Thread (40 messages) 40 messages, 1 author, 4d ago

[PATCH v2 14/39] KVM: arm64: gic-v5: Set up VMTEs and VPE doorbells

From: Sascha Bischoff <hidden>
Date: 2026-05-21 14:55:21
Also in: kvm, kvmarm
Subsystem: arm64 port (aarch64 architecture), kernel virtual machine for arm64 (kvm/arm64), the rest · Maintainers: Catalin Marinas, Will Deacon, Marc Zyngier, Oliver Upton, Linus Torvalds

A GICv5 VM needs a VM table entry before it can use SPIs and LPIs,
which are backed by the host IRS. The VM table itself is created at
probe time, but each VM still needs to claim and populate one VMTE
before it can use those interrupts.

Allocate a VM ID during vgic_v5_init(). The VM ID is also the index
into the VM table, so allocating it selects the VMTE slot that will be
used for the lifetime of the VM.

Create a per-VM VPE doorbell irq domain, allocate one doorbell
interrupt per vcpu, request the interrupts, and keep the doorbell IRQ
number in the vcpu's GICv5 state. The doorbell handler itself marks
the VPE doorbell as fired, raises KVM_REQ_IRQ_PENDING, and kicks the
target vcpu so that KVM can re-evaluate pending interrupt state.

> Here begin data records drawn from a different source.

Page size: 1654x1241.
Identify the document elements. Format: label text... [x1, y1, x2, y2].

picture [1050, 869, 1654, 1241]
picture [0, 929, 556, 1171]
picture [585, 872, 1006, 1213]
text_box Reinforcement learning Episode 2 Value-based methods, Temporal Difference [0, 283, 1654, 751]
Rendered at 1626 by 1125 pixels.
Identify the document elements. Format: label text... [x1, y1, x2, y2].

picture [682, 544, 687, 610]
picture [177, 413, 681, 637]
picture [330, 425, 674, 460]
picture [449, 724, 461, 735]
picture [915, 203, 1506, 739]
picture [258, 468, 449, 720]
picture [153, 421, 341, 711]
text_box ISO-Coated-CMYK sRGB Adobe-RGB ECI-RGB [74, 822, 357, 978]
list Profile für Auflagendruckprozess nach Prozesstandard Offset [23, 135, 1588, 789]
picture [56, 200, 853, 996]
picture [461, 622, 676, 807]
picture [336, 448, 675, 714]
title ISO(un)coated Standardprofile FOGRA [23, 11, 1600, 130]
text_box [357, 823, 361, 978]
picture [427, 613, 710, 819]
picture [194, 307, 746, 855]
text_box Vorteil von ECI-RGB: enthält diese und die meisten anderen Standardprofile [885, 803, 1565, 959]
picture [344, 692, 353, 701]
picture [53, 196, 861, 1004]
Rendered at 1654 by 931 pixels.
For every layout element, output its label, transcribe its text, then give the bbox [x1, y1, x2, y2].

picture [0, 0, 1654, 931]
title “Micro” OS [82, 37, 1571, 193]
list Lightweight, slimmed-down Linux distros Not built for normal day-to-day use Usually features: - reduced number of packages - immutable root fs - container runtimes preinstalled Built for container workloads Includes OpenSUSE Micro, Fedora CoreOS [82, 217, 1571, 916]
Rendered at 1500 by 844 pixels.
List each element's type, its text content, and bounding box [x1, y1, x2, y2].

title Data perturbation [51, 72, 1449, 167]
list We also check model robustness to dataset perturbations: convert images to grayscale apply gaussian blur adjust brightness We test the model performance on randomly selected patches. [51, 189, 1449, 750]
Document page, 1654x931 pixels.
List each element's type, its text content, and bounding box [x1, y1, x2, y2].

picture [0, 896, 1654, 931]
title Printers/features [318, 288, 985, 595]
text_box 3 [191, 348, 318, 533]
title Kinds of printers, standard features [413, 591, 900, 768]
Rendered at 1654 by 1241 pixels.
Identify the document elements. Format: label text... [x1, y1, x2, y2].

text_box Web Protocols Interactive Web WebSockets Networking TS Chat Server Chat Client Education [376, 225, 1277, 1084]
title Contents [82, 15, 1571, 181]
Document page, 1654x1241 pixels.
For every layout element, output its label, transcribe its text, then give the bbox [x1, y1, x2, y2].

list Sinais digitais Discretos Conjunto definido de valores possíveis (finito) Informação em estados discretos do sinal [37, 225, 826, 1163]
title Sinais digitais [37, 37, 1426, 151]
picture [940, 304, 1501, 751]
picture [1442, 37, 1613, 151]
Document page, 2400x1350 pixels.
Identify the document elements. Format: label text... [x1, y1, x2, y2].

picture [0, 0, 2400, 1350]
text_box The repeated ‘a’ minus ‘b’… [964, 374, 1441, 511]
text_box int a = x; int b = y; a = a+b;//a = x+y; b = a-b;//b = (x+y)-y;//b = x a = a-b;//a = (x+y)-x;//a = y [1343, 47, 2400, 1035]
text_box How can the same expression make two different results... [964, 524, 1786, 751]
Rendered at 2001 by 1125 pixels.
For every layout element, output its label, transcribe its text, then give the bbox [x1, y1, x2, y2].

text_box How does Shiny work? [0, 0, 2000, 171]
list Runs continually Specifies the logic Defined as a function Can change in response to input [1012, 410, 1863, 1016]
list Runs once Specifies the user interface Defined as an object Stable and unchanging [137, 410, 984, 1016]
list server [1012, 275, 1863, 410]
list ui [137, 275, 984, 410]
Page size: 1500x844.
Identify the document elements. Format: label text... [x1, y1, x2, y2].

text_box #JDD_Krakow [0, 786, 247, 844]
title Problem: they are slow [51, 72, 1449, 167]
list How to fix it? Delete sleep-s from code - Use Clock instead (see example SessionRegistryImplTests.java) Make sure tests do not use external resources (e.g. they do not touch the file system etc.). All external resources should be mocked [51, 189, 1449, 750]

With the VM ID and doorbells in place, initialise the VMTE backing
state, including the VM descriptor and VPE table. The doorbells have
to exist before making the VMTE valid, as they provide the IRQ-side
conduit used by the IRS commands. Make the VMTE valid via the IRS,
then allocate the VPE state for each vcpu.

Add vgic_v5_teardown() to unwind the state in the reverse order. Make
the VMTE invalid, free the VPE state, release the VMTE backing state,
free the doorbell IRQs and irq domain, and finally release the VM ID
so that the VMTE slot can be reused by a later VM.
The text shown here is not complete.